> **WORK REQUEST**:
Find each line below that includes "blue", then copy it.
BEGIN EXTRACTED DATA
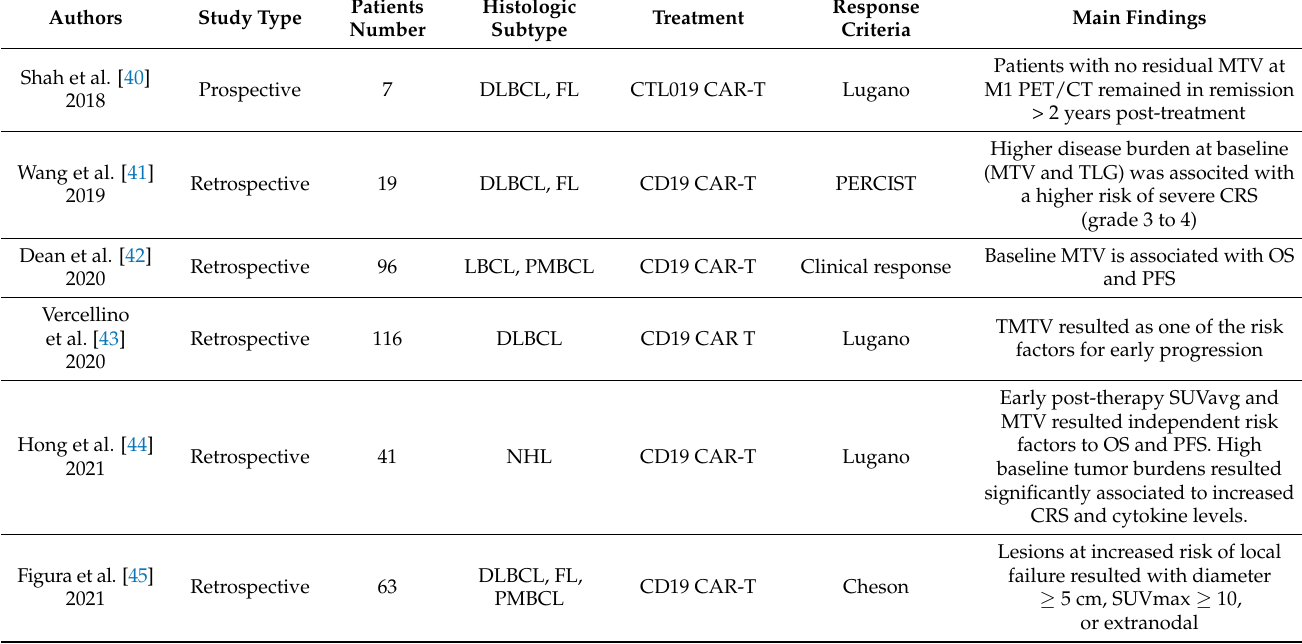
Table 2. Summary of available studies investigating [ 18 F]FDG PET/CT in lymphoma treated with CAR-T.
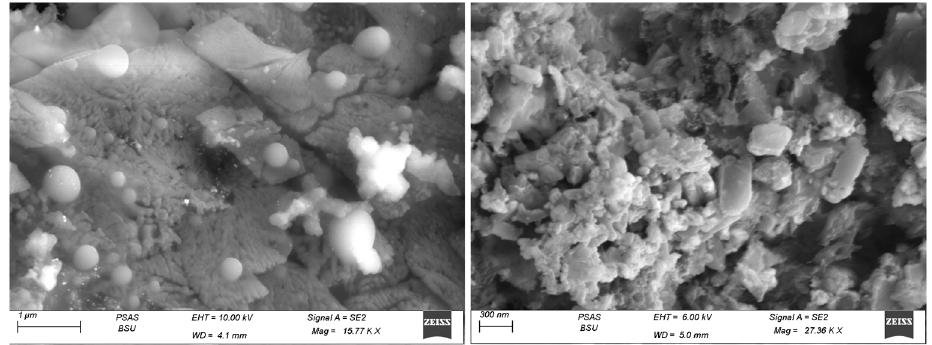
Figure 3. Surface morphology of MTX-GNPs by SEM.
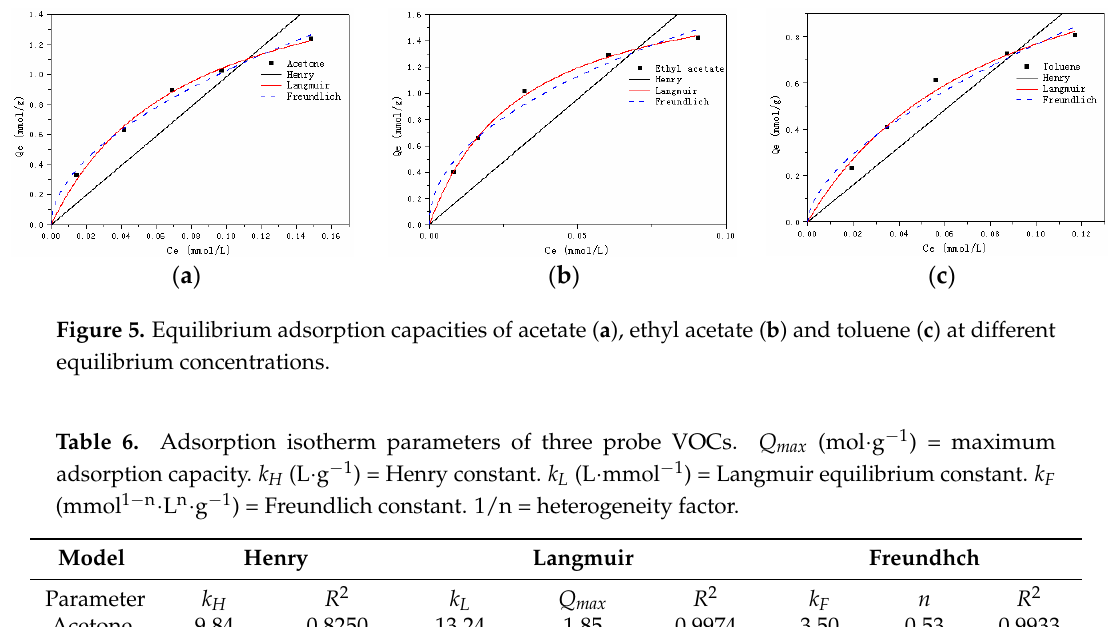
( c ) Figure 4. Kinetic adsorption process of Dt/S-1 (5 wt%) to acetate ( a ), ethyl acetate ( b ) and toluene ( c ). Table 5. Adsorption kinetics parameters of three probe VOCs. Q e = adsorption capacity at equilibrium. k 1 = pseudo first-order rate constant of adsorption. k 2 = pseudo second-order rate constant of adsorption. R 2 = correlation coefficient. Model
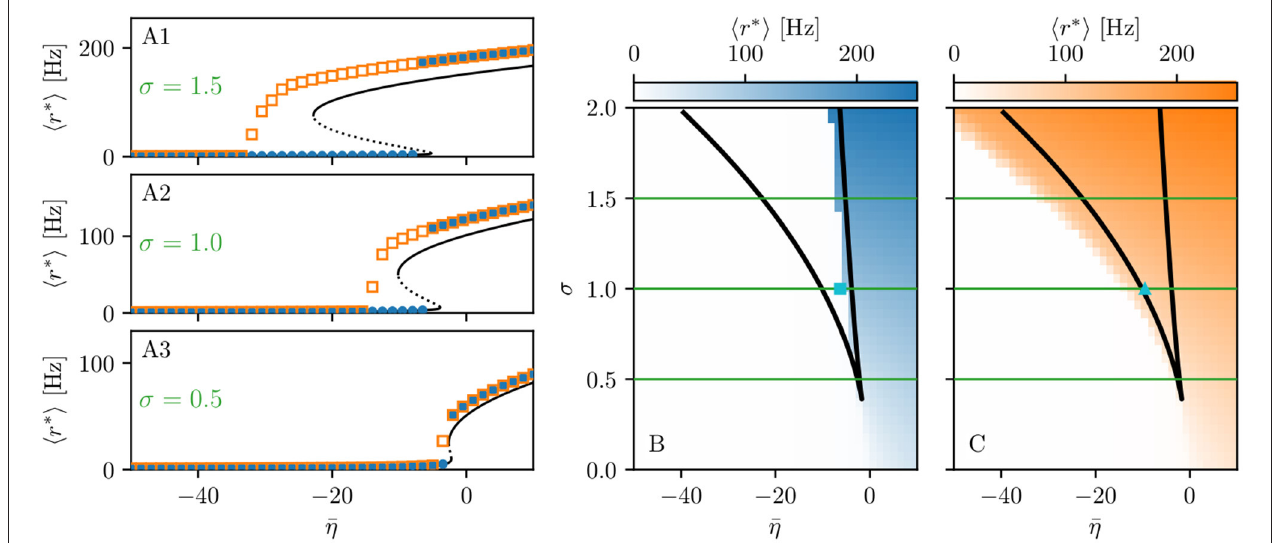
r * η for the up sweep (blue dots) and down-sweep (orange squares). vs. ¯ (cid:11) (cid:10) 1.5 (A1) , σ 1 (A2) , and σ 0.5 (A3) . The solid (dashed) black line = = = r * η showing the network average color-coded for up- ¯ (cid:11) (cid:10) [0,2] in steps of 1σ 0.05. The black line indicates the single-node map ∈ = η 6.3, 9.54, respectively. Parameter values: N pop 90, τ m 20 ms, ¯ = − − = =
END EXTRACTED DATA
BEGIN EXTRACTED DATA
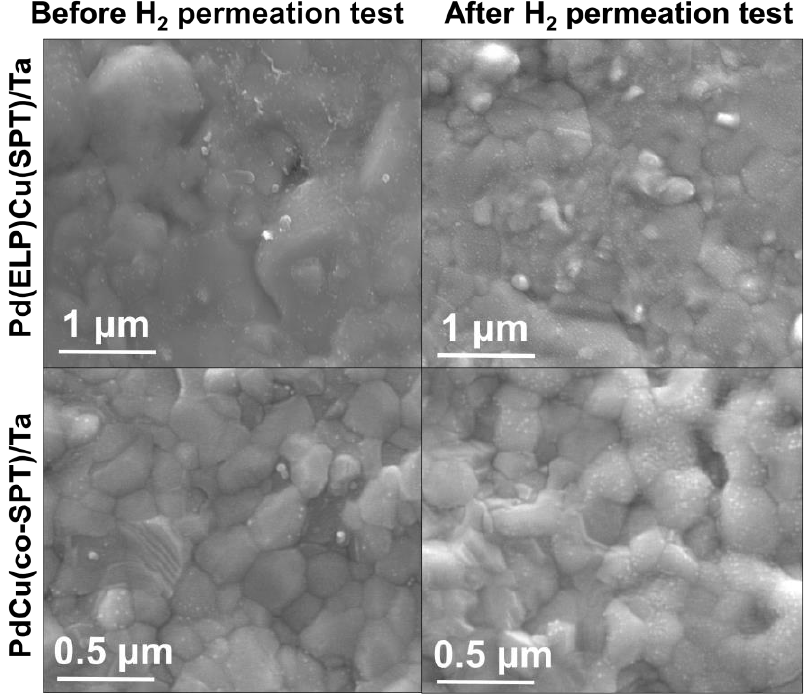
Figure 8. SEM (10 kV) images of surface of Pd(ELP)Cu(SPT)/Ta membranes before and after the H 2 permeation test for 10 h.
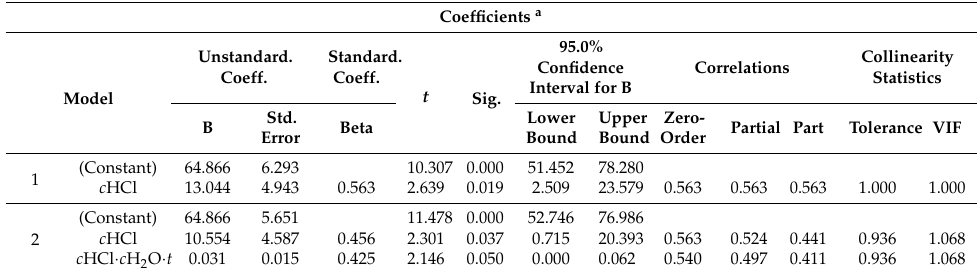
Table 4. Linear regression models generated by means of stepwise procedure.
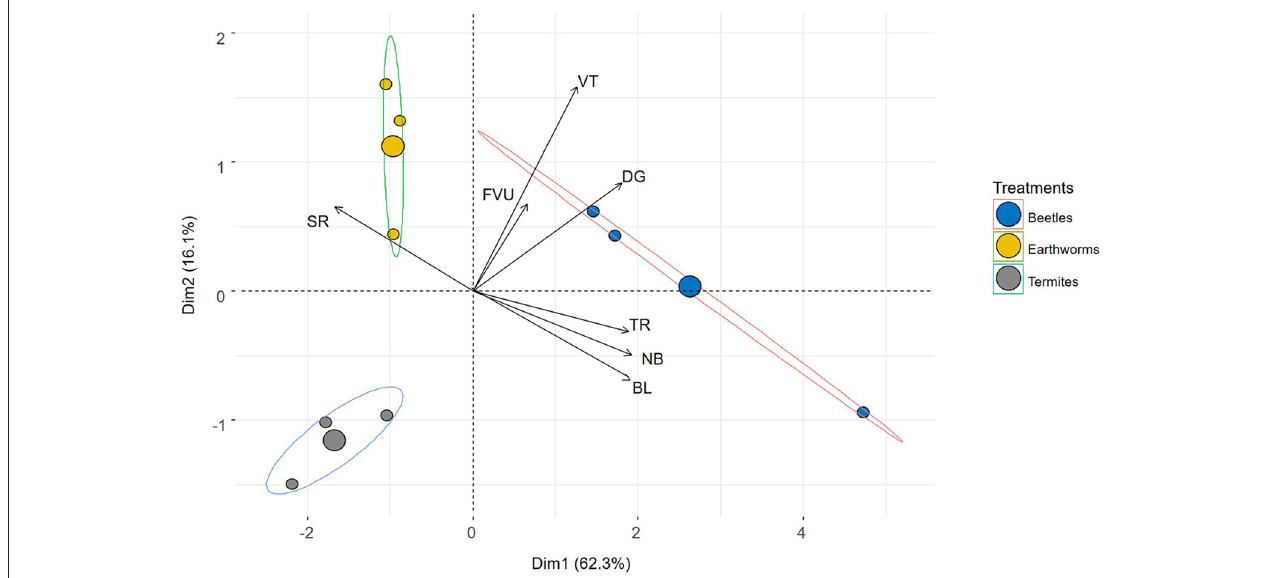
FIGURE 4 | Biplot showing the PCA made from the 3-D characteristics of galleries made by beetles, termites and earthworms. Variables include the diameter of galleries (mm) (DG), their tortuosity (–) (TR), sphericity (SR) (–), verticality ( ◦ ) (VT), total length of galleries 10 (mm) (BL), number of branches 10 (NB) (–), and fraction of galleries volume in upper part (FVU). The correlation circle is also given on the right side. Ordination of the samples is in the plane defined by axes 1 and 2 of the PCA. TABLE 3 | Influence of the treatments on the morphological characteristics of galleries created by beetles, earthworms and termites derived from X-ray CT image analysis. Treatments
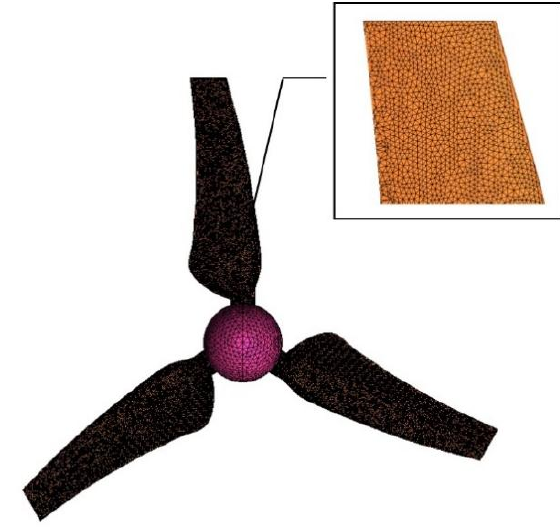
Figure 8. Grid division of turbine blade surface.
END EXTRACTED DATA
BEGIN EXTRACTED DATA
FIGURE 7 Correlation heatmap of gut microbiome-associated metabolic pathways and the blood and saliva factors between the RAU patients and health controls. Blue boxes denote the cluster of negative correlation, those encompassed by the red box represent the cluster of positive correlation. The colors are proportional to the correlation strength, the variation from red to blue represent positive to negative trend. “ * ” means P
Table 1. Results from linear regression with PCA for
END EXTRACTED DATA
> **RESULT**:
r * η for the up sweep (blue dots) and down-sweep (orange squares). vs. ¯ (cid:11) (cid:10) 1.5 (A1) , σ 1 (A2) , and σ 0.5 (A3) . The solid (dashed) black line = = = r * η showing the network average color-coded for up- ¯ (cid:11) (cid:10) [0,2] in steps of 1σ 0.05. The black line indicates the single-node map ∈ = η 6.3, 9.54, respectively. Parameter values: N pop 90, τ m 20 ms, ¯ = − − = =
FIGURE 7 Correlation heatmap of gut microbiome-associated metabolic pathways and the blood and saliva factors between the RAU patients and health controls. Blue boxes denote the cluster of negative correlation, those encompassed by the red box represent the cluster of positive correlation. The colors are proportional to the correlation strength, the variation from red to blue represent positive to negative trend. “ * ” means P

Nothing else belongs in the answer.